Ritenendo infondati i motivi di doglianza della Parte Pubblica, la Cassazione ha rigettato il ricorso dell’Agenzia delle entrate.

Nel caso di specie, la società aveva già versato in data 30 luglio 2009 l’imposta indebitamente compensata, unitamente alle sanzioni calcolate in misura ridotta, avvalendosi dell’istituto del ravvedimento operoso; tale versamento è, quindi, precedente alla notificazione dell’atto di recupero impugnato, avvenuta in data 4 agosto 2009.

L’Ufficio sostiene che il nuovo pagamento dell’importo delle sanzioni in misura integrale, effettuato in data 18 settembre 2009, al solo fine di sbloccare il rimborso di un credito IVA, dopo avere ricevuto la notificazione dell’atto di recupero e prima di proporre il ricorso, avrebbe comportato una ricognizione di debito, rendendo l’atto di recupero definitivo, con conseguente estinzione dell’obbligazione tributaria.

Il parere della Corte di Cassazione sulla rinuncia alla pretesa fiscale

Ciò premesso, a parere della Corte di Cassazione, costituisce principio generale nel diritto tributario che non si possa attribuire all’acquiescenza l’effetto di precludere ogni contestazione in ordine all’an debeatur, salvo che non siano scaduti i termini di impugnazione e non possa considerarsi estinto il rapporto tributario.

In buona sostanza, le manifestazioni di volontà del contribuente, quando non esprimano una chiara rinunzia al diritto di contestare l’an debeatur, debbono ritenersi giuridicamente rilevanti solo per ciò che concerne il quantum debeatur, nel senso di vincolare il contribuente ai dati a tal fine forniti o accettati.

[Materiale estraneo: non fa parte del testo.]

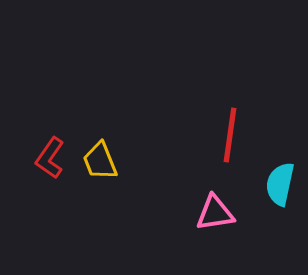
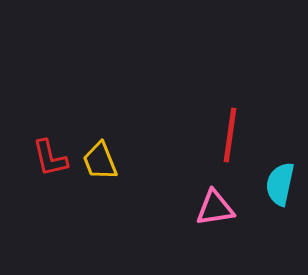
red L-shape: rotated 48 degrees counterclockwise
pink triangle: moved 5 px up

Ciò non esclude che il contribuente possa validamente rinunciare a contestare la pretesa del fisco, ma, perché tale forma di acquiescenza si verifichi, è necessario il concorso dei requisiti indispensabili per la configurazione di una rinuncia, e cioè:

  • 1) che una controversia tra contribuente e fisco sia già nata e risulti chiaramente nei suoi termini di diritto o, almeno, sia determinabile oggettivamente in base agli atti del procedimento;
  • 2) che la rinuncia del contribuente sia manifestata con una dichiarazione espressa o con un comportamento sintomatico particolare, purché entrambi assolutamente inequivoci.

Nel caso che ci occupa la contribuente ha ammesso che il pagamento integrale della sanzione irrogata era intervenuto dopo la notificazione dell’atto di recupero, al solo fine di poter conseguire il rimborso dell’IVA per l’anno 2007, poi effettivamente riconosciuto dall’Ufficio. Il pagamento non è stato, dunque, effettuato spontaneamente, ma al solo fine di evitare conseguenze pregiudizievoli o, comunque, di carattere preclusivo.

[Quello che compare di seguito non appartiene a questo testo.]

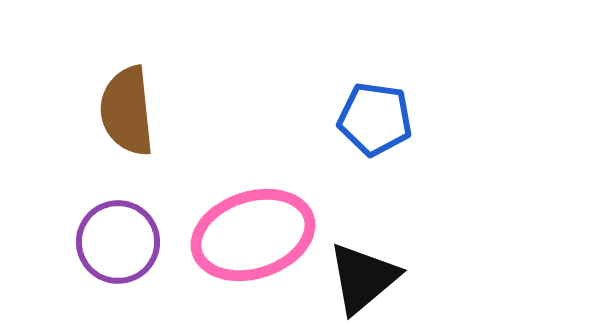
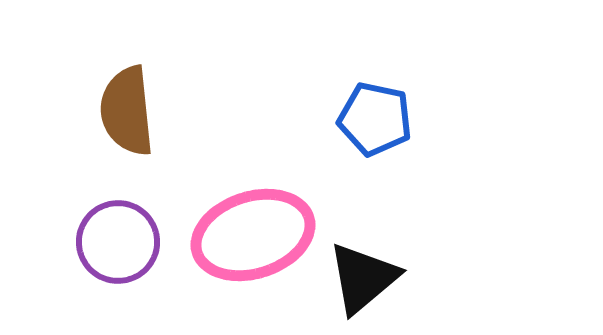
blue pentagon: rotated 4 degrees clockwise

La sentenza impugnata ha fatto buon governo dei principi sopra enunciati, ritenendo applicabile al primo versamento della sanzione, calcolata in misura ridotta, effettuato prima della notificazione dell’atto di recupero, la nuova disciplina del ravvedimento operoso, prevista dall’art. 13 del DLgs. n. 472 del 1997, come modificato dall’art. 1, comma 637, della L. n. 190 del 2014, e non riconoscendo valore di rinuncia all’impugnazione di detto atto di recupero al successivo pagamento della sanzione in misura integrale.